Yesterday and today were nice days. Nothing major happened or didn't happen (though I did choke on a chip and salsa at a convention and had tears rolling down my cheeks. but i got a free bottled water out of the deal, so it wasn't all bad). We had a morning trip to the trampoline park and lunch with friends, which led into a nice long nap time where I was able to get some sewing done. Today I got a sitter for the afternoon and enjoyed some down time, which was glorious. Things were mostly good, and I was able to recognize it at the time and be thankful for it, which also feels like its own blessing and gift.
Sometimes on days like today, I wonder about the next time I will be extremely sad or upset or stressed. What bad phone call will I receive? Who will fall sick? What exactly will go wrong?
I can be sure that the day will come. I don't know what it will be, but as sure as I live in this fallen world and love lots of people - hard things are headed my way.
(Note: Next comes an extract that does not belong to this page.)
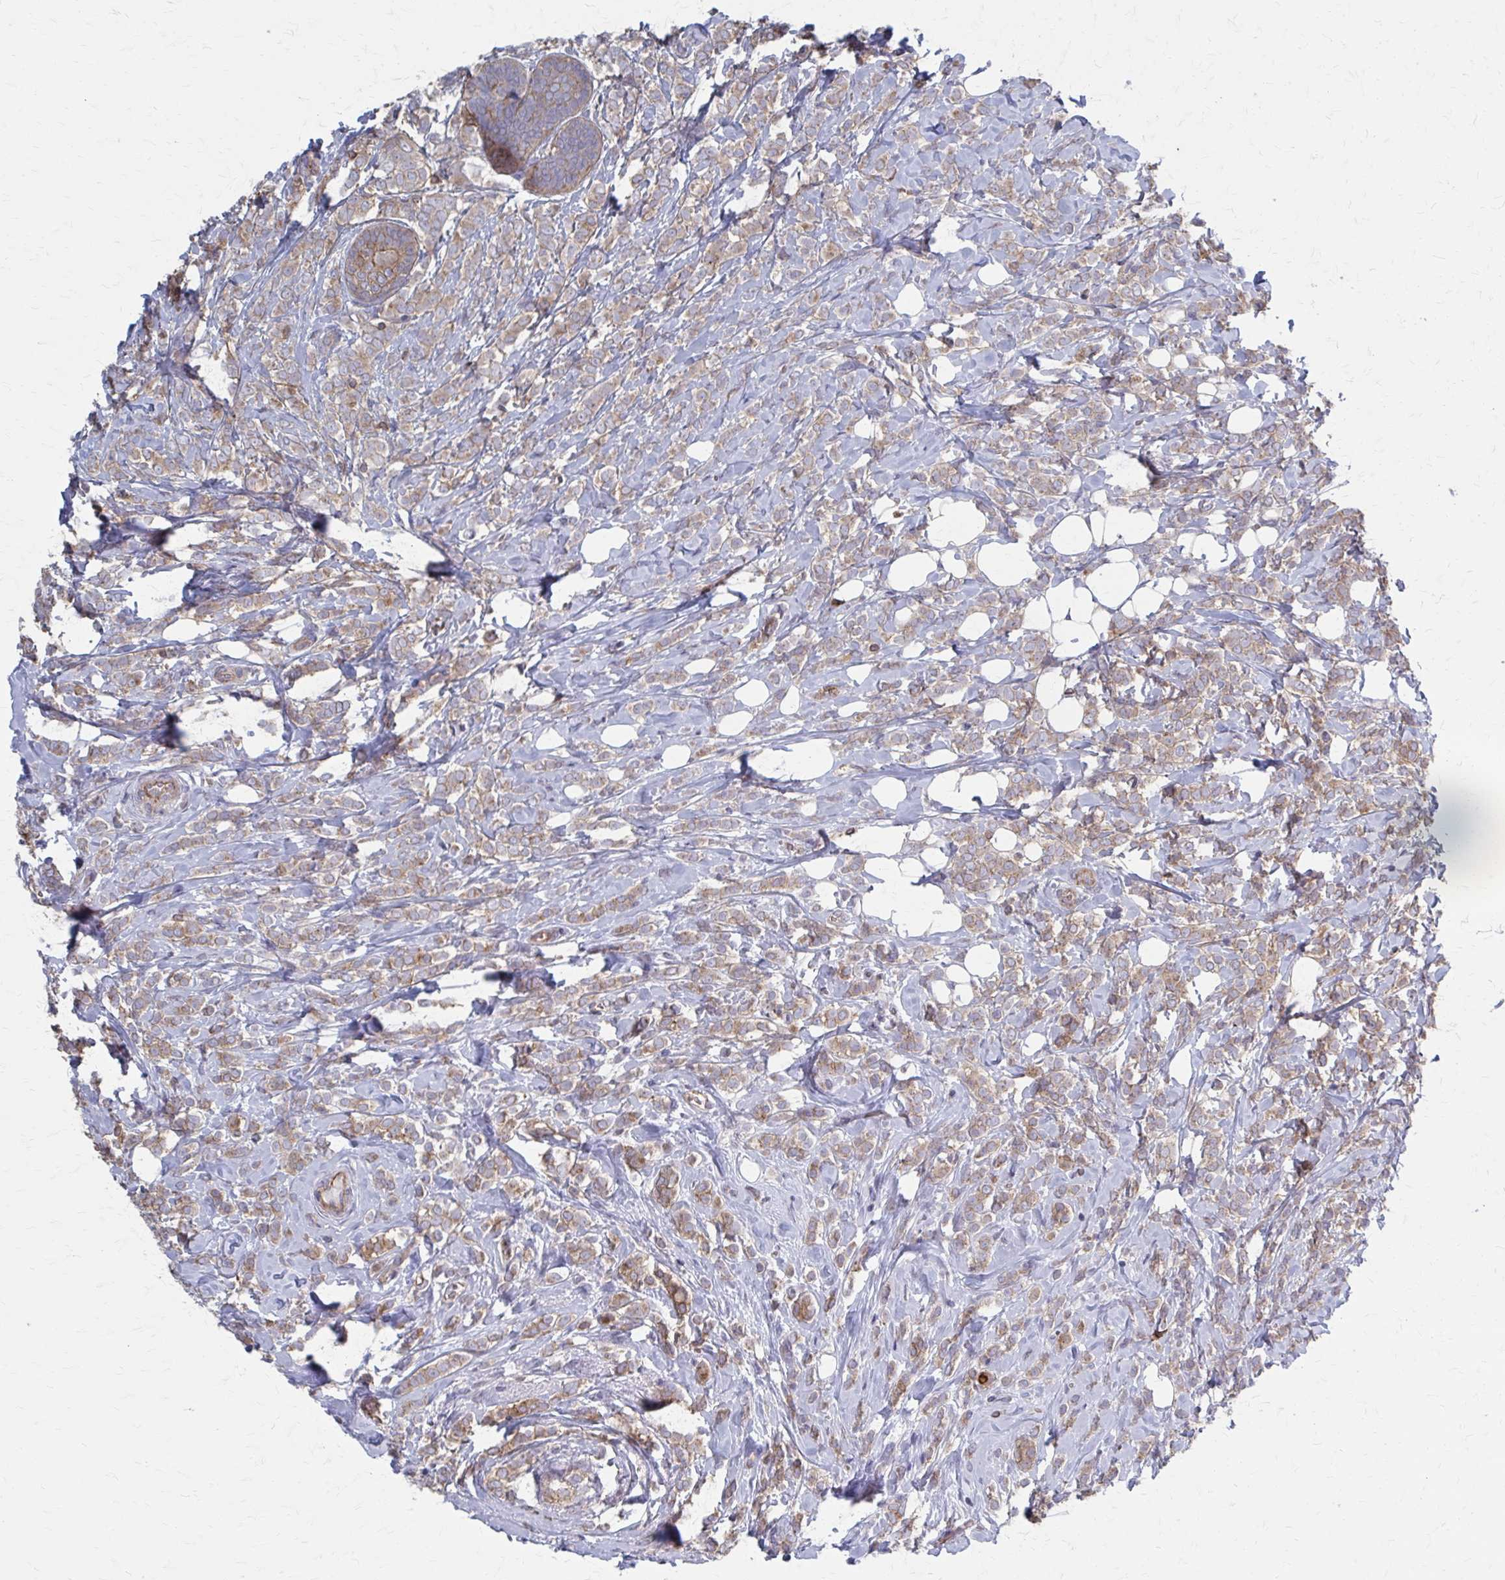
{"staining": {"intensity": "weak", "quantity": ">75%", "location": "cytoplasmic/membranous"}, "tissue": "breast cancer", "cell_type": "Tumor cells", "image_type": "cancer", "snomed": [{"axis": "morphology", "description": "Lobular carcinoma"}, {"axis": "topography", "description": "Breast"}], "caption": "Immunohistochemistry (IHC) histopathology image of human breast cancer stained for a protein (brown), which shows low levels of weak cytoplasmic/membranous expression in approximately >75% of tumor cells.", "gene": "MMP14", "patient": {"sex": "female", "age": 49}}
Sometimes this thought feels crippling. I have lived great grief, and I certainly don't like it. If I let myself dwell on these thoughts, fear creeps in and shadows all the good. I'm not by nature a fearful person, but it's never pleasant to dread the unknown.
So - I have to put my trust and hope back in the Lord. In good times and hard. He holds the answers and the joy and the strength, and he is already in all of the times ahead of me. What a comforting thought. As I look towards the bends in the road that I can't see around, I'm so thankful to know the God who will walk with me through them all.